Doug Teulie wrote:I think the street class plates, shocks (I think shocks will be expensive), bars and possibly the wheels will appeal to drivers that like to tinker and have a used car (or a 3 year old car). I don't see someone who has never auto-xed showing up with a new car with bars, plates and shocks installed. I can see Auto-xers getting new cars (20K-50K+) and then spending $5,000 (or much more) to set up the car just for solo in street class. The advantage is that dedicated auto-xers will have a car that works better, not need to change wheels at the track, not cord as quickly, have the chance to tinker with setup, and have more fun racing the car they have. The disadvantage is that people outside of SCCA will not have a car that is configured or not configured properly for street class and they will have no place to run without investing in Solo (I am not sure anything changed). SK1 and SK2 was different in that shocks were the only real investment other than tires. The entry bar was not that high (SK was a popular local class not SCCA national).

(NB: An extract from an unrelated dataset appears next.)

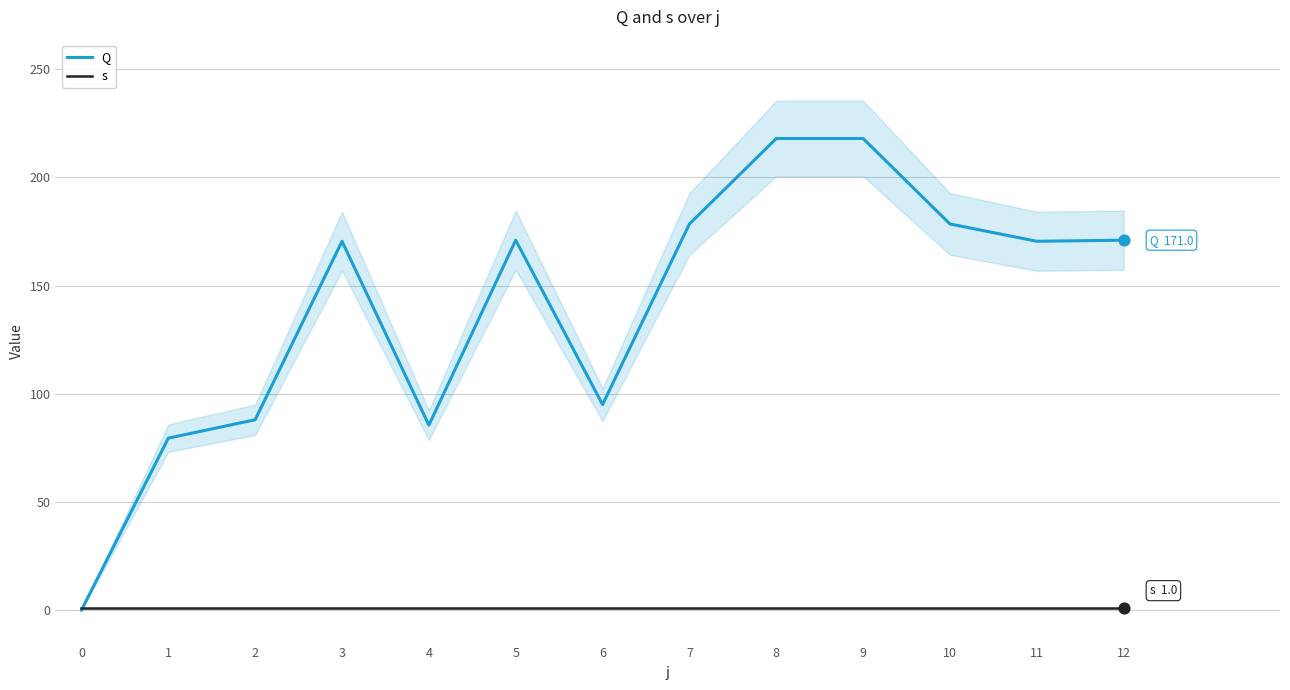

What is the total value across all series at 3?

171.5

Prep levels are still relatively low, IMO.
If you're a A-arm car, you get to add 1 more bar ($150-200ish?).
If your a McStrut car, you get ad plates for front ($400ish), 1 more bar ($150-200ish), and camber bolts for front ($20-40ish), but get less front tire wear than before and possibly make that set of sticky street tires ($600-900) last a whole season or more!
If someone tells me I could spend $600-700 additional in prep, but extend my tire life by half a season or more, my response is, "Take my money, please!!".
Also, I think that for new people with newer cars that have McStruts, the ability to add a relatively lower costs and easy to install option to the car (camber bolts, for example) and greatly reduce their front tire wear would make the sport more appealing and the future running costs because of tire wear less intimidating.